Department of Microbiology, University of Alabama at Birmingham, Birmingham, Alabama, USA.
J Bacteriol. 2012 Dec;194(23):6479-89. doi: 10.1128/JB.01135-12. Epub 2012 Sep 21.
Five genes (cps2E, cps2T, cps2F, cps2G, and cps2I) are predicted to encode the glycosyltransferases responsible for synthesis of the Streptococcus pneumoniae serotype 2 capsule repeat unit, which is polymerized to yield a branched surface structure containing glucose-glucuronic acid linked to a glucose-rhamnose-rhamnose-rhamnose backbone. Cps2E is the initiating glycosyltransferase, but experimental evidence supporting the functions of the remaining glycosyltransferases is lacking. To biochemically characterize the glycosyltransferases, the donor substrate dTDP-rhamnose was first synthesized using recombinant S. pneumoniae enzymes Cps2L, Cps2M, Cps2N, and Cps2O. In in vitro assays with each of the glycosyltransferases, only reaction mixtures containing recombinant Cps2T, dTDP-rhamnose, and the Cps2E product (undecaprenyl pyrophosphate glucose) generated a new product, which was consistent with lipid-linked glucose-rhamnose. cps2T, cps2F, and cps2I deletion mutants produced no detectable capsule, but trace amounts of capsule were detectable in Δcps2G mutants, suggesting that Cps2G adds a nonbackbone sugar. All Δcps2F, Δcps2G, and Δcps2I mutants contained different secondary suppressor mutations in cps2E, indicating that the initial mutations were lethal in the absence of reduced repeat unit synthesis. Δcps2T mutants did not contain secondary mutations affecting capsule synthesis. The requirement for secondary mutations in mutants lacking Cps2F, Cps2G, and Cps2I indicates that these activities occur downstream of the committed step in capsule synthesis and reveal that Cps2T catalyzes this step. Therefore, Cps2T is the β1-4 rhamnosyltransferase that adds the second sugar to the repeat unit and, as the committed step in type 2 repeat unit synthesis, is predicted to be an important point of capsule regulation.

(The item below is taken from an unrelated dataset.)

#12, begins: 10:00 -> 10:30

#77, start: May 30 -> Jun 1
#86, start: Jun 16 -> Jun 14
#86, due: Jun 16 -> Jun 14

五个基因(cps2E、cps2T、cps2F、cps2G 和 cps2I)被预测编码负责合成肺炎链球菌 2 型荚膜重复单位的糖基转移酶,该重复单位聚合生成具有分支表面结构的物质,包含连接到葡萄糖-鼠李糖-鼠李糖-鼠李糖主链的葡萄糖-葡萄糖醛酸。Cps2E 是起始糖基转移酶,但缺乏支持其余糖基转移酶功能的实验证据。为了对糖基转移酶进行生化表征,首先使用重组肺炎链球菌酶 Cps2L、Cps2M、Cps2N 和 Cps2O 合成供体底物 dTDP-鼠李糖。在与每种糖基转移酶的体外测定中,只有包含重组 Cps2T、dTDP-鼠李糖和 Cps2E 产物(十一烯基焦磷酸葡萄糖)的反应混合物才会产生新产物,该产物与脂连接的葡萄糖-鼠李糖一致。cps2T、cps2F 和 cps2I 缺失突变体未产生可检测到的荚膜,但在Δcps2G 突变体中可检测到痕量荚膜,表明 Cps2G 添加非主链糖。所有Δcps2F、Δcps2G 和Δcps2I 突变体在 cps2E 中都含有不同的次要抑制突变,表明在没有重复单位合成减少的情况下,初始突变是致命的。Δcps2T 突变体不含影响荚膜合成的次要突变。在缺乏 Cps2F、Cps2G 和 Cps2I 的突变体中需要次要突变表明这些活性发生在荚膜合成的关键步骤之后,并且表明 Cps2T 催化该步骤。因此,Cps2T 是将第二个糖添加到重复单元的β1-4 鼠李糖基转移酶,并且作为 2 型重复单元合成的关键步骤,预计是荚膜调节的重要靶点。